EXERCISES TO COMPLETE
**1)** In the Spooq getting-started text, what input path is passed to JSONExtractor?
**2)** List every class that the code in the Spooq getting-started text imports from the spooq package.

TEXT PROVIDED
□ □ □ □
Get Started

This section will guide you through a simple ETL pipeline built with Spooq to showcase how to use this library.

Sample Input Data:

{
  "id": 18,
  "guid": "b12b59ba-5c78-4057-a998-469497005c1f",
  "attributes": {
    "first_name": "Jeannette",
    "last_name": "O'Loghlen",
    "gender": "F",
    "email": "gpirri3j@oracle.com",
    "ip_address": "64.19.237.154",
    "university": "",
    "birthday": "1972-05-16T22:17:41Z",
    "friends": [
      {
        "first_name": "Noémie",
        "last_name": "Tibbles",
        "id": "9952"
      },
      {
        "first_name": "Bérangère",
        "last_name": null,
        "id": "3391"
      },
      {
        "first_name": "Danièle",
        "last_name": null,
        "id": "9637"
      },
      {
        "first_name": null,
        "last_name": null,
        "id": "9939"
      },
      {
        "first_name": "Anaëlle",
        "last_name": null,
        "id": "18994"
      }
    ]
  },
  "meta": {
    "created_at_sec": "1547371284",
    "created_at_ms": "1547204429000",
    "version": "24"
  }
}

Application Code for Creating a User Table

from pyspark.sql import functions as F, types as T
from spooq.extractor import JSONExtractor
from spooq.transformer import Mapper, ThresholdCleaner, NewestByGroup
from spooq.loader import HiveLoader
from spooq.transformer import mapper_transformations as spq

users_mapping = [
    ("id",              "id",                     spq.to_num),
    ("guid",            "guid",                   "string"),
    ("forename",        "attributes.first_name",  "string"),
    ("surename",        "attributes.last_name",   "string"),
    ("gender",          "attributes.gender",      spq.apply(func=F.lower)),
    ("has_email",       "attributes.email",       spq.has_value),
    ("has_university",  "attributes.university",  spq.has_value),
    ("created_at",      "meta.created_at_ms",     spq.to_timestamp),
]

# Extract
source_df = JSONExtractor(input_path="tests/data/schema_v1/sequenceFiles").extract()
□ □ □ □
SOURCE MATERIAL

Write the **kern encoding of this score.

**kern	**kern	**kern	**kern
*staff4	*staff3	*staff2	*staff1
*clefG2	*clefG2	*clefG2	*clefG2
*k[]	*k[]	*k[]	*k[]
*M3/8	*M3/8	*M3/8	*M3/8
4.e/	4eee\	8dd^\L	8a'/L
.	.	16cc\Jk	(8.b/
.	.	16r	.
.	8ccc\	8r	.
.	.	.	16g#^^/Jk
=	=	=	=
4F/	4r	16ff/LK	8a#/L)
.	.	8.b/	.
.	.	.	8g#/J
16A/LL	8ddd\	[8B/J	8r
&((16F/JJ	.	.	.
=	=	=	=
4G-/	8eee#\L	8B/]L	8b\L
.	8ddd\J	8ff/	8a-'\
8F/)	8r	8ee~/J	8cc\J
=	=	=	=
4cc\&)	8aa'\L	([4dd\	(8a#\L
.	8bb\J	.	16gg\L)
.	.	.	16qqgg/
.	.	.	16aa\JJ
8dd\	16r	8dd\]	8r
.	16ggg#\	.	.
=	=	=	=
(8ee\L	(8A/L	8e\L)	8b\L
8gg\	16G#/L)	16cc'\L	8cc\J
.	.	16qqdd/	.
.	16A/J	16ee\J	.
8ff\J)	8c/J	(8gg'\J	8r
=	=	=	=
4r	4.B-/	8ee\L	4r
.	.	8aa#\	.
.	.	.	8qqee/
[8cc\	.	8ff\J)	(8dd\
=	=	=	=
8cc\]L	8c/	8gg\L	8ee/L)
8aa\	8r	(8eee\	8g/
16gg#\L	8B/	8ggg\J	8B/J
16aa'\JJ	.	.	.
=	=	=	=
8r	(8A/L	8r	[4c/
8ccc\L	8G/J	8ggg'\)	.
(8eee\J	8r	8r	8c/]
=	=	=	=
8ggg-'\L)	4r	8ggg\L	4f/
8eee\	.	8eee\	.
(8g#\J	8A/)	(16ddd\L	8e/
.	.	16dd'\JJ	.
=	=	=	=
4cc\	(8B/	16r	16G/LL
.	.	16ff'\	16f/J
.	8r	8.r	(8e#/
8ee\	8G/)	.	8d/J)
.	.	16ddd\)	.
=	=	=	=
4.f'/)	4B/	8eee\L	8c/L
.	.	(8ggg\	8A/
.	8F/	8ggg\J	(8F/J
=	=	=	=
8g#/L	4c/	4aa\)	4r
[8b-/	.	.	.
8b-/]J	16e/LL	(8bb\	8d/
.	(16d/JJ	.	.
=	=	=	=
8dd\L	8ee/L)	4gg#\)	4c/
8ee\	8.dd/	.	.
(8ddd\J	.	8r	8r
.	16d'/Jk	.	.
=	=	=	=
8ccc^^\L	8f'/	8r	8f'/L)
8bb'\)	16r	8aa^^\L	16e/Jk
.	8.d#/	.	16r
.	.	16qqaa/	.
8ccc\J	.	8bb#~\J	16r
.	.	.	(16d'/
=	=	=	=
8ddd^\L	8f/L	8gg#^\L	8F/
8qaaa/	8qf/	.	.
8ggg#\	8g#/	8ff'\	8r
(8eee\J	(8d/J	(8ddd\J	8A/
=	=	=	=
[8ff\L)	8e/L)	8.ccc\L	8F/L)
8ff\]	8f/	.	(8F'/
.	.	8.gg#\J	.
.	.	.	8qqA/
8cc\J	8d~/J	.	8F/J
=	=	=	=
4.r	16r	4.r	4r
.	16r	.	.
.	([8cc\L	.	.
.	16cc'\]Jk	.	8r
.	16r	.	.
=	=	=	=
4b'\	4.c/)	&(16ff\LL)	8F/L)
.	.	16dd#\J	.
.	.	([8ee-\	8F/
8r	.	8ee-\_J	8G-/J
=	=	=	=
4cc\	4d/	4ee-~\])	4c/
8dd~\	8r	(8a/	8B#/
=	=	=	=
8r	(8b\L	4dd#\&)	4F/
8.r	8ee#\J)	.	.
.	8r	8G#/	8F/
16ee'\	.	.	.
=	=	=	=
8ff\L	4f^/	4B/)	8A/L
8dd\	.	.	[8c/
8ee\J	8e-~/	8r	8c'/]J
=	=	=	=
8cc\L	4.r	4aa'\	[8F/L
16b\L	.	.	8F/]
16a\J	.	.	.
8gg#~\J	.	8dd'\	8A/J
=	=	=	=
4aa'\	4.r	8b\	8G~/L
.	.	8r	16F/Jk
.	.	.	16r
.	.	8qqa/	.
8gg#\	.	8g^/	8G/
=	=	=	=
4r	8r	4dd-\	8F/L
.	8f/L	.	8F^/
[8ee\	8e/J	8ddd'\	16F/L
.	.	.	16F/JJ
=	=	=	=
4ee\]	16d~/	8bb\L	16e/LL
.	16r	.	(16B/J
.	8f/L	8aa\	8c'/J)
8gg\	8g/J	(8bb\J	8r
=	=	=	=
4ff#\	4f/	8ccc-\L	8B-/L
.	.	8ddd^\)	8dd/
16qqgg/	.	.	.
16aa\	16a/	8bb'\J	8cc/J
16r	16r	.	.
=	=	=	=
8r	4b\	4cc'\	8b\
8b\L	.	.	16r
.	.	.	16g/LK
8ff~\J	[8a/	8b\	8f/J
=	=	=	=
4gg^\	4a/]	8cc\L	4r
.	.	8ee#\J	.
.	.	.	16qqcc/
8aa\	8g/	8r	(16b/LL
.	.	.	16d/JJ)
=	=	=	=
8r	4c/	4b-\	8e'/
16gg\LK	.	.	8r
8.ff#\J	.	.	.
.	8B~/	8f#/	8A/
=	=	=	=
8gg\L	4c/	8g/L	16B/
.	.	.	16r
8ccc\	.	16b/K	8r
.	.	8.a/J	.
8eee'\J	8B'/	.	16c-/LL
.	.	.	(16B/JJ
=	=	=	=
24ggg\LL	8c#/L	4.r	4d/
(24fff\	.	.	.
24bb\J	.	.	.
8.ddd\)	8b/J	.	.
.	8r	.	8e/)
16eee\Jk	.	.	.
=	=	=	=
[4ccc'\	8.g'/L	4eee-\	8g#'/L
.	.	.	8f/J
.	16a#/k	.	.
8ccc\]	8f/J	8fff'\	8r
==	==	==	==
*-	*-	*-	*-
□ □ □ □
RESULTS
**1)** tests/data/schema_v1/sequenceFiles

**2)** JSONExtractor, Mapper, ThresholdCleaner, NewestByGroup, HiveLoader